Task instructions
Please reproduce every record exactly as written, leaving out the pictures.

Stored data
____
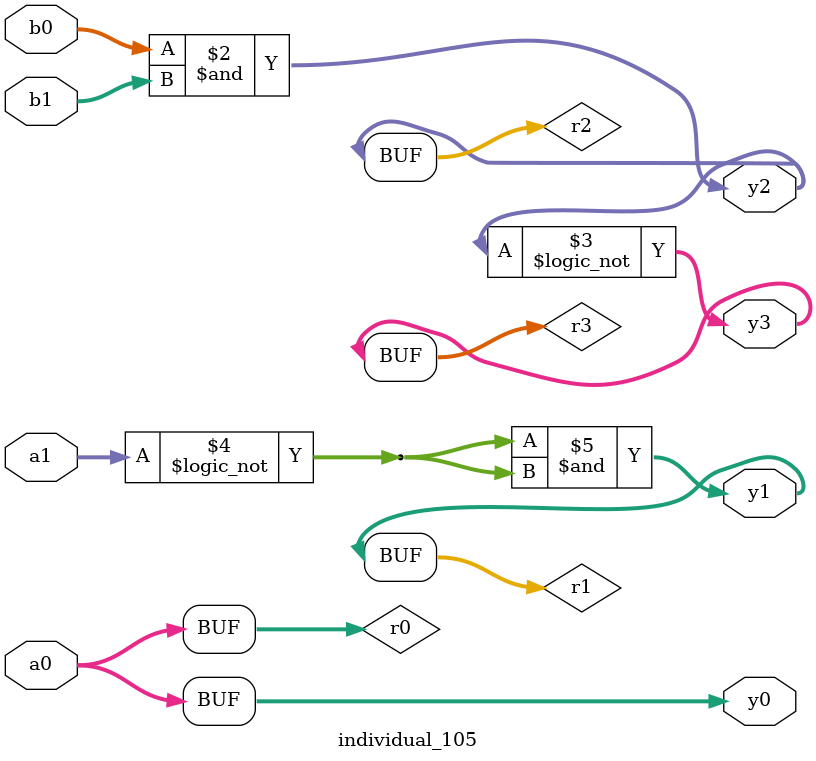
<source format=sv>
module individual_105(input logic [15:0] a1, input logic [15:0] a0, input logic [15:0] b1, input logic [15:0] b0, output logic [15:0] y3, output logic [15:0] y2, output logic [15:0] y1, output logic [15:0] y0);
logic [15:0] r0, r1, r2, r3; 
 always@(*) begin 
	 r0 = a0; r1 = a1; r2 = b0; r3 = b1; 
 	 r2  &=  b1 ;
 	 r3 = ! r2 ;
 	 r1 = ! a1 ;
 	 r1  &=  r1 ;
 	 y3 = r3; y2 = r2; y1 = r1; y0 = r0; 
end
endmodule
</source>
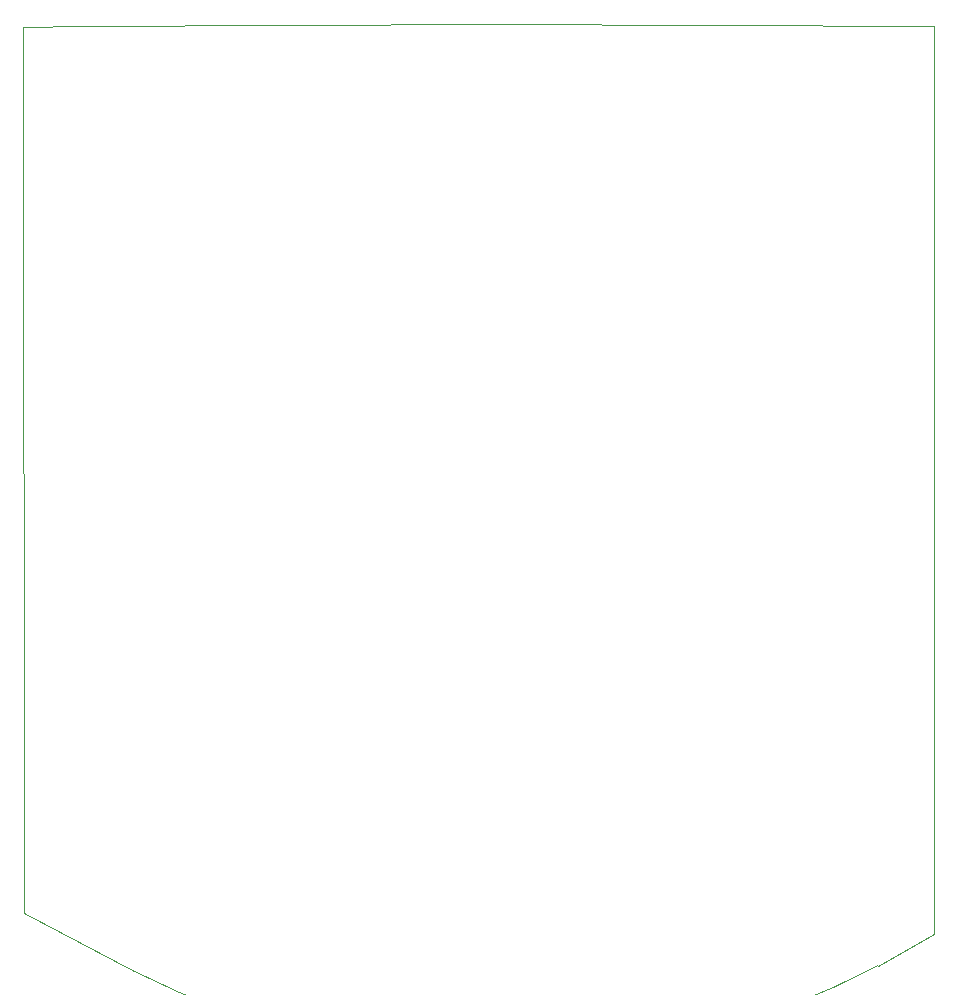
<source format=gbr>
%TF.GenerationSoftware,KiCad,Pcbnew,9.0.2*%
%TF.CreationDate,2025-07-10T09:42:35-04:00*%
%TF.ProjectId,hackpad,6861636b-7061-4642-9e6b-696361645f70,rev?*%
%TF.SameCoordinates,Original*%
%TF.FileFunction,Profile,NP*%
%FSLAX46Y46*%
G04 Gerber Fmt 4.6, Leading zero omitted, Abs format (unit mm)*
G04 Created by KiCad (PCBNEW 9.0.2) date 2025-07-10 09:42:35*
%MOMM*%
%LPD*%
G01*
G04 APERTURE LIST*
%TA.AperFunction,Profile*%
%ADD10C,0.050000*%
%TD*%
G04 APERTURE END LIST*
D10*
X207420000Y-108520000D02*
X212160000Y-105840000D01*
X207420000Y-108520000D02*
G75*
G02*
X144446704Y-108959932I-31910000J60380000D01*
G01*
X135070000Y-29010000D02*
X135110000Y-104030000D01*
X139960000Y-28970000D02*
X135070000Y-29010000D01*
X212160000Y-105840000D02*
X212190000Y-28950000D01*
X174800000Y-28799000D02*
X139960000Y-28970000D01*
X135110000Y-104030000D02*
X144446704Y-108959932D01*
X212190000Y-28950000D02*
X174800000Y-28799000D01*
M02*

</source>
____
Reply to the task
<source format=sv>
module individual_105(input logic [15:0] a1, input logic [15:0] a0, input logic [15:0] b1, input logic [15:0] b0, output logic [15:0] y3, output logic [15:0] y2, output logic [15:0] y1, output logic [15:0] y0);
logic [15:0] r0, r1, r2, r3; 
 always@(*) begin 
	 r0 = a0; r1 = a1; r2 = b0; r3 = b1; 
 	 r2  &=  b1 ;
 	 r3 = ! r2 ;
 	 r1 = ! a1 ;
 	 r1  &=  r1 ;
 	 y3 = r3; y2 = r2; y1 = r1; y0 = r0; 
end
endmodule
</source>
<source format=gbr>
%TF.GenerationSoftware,KiCad,Pcbnew,9.0.2*%
%TF.CreationDate,2025-07-10T09:42:35-04:00*%
%TF.ProjectId,hackpad,6861636b-7061-4642-9e6b-696361645f70,rev?*%
%TF.SameCoordinates,Original*%
%TF.FileFunction,Profile,NP*%
%FSLAX46Y46*%
G04 Gerber Fmt 4.6, Leading zero omitted, Abs format (unit mm)*
G04 Created by KiCad (PCBNEW 9.0.2) date 2025-07-10 09:42:35*
%MOMM*%
%LPD*%
G01*
G04 APERTURE LIST*
%TA.AperFunction,Profile*%
%ADD10C,0.050000*%
%TD*%
G04 APERTURE END LIST*
D10*
X207420000Y-108520000D02*
X212160000Y-105840000D01*
X207420000Y-108520000D02*
G75*
G02*
X144446704Y-108959932I-31910000J60380000D01*
G01*
X135070000Y-29010000D02*
X135110000Y-104030000D01*
X139960000Y-28970000D02*
X135070000Y-29010000D01*
X212160000Y-105840000D02*
X212190000Y-28950000D01*
X174800000Y-28799000D02*
X139960000Y-28970000D01*
X135110000Y-104030000D02*
X144446704Y-108959932D01*
X212190000Y-28950000D02*
X174800000Y-28799000D01*
M02*

</source>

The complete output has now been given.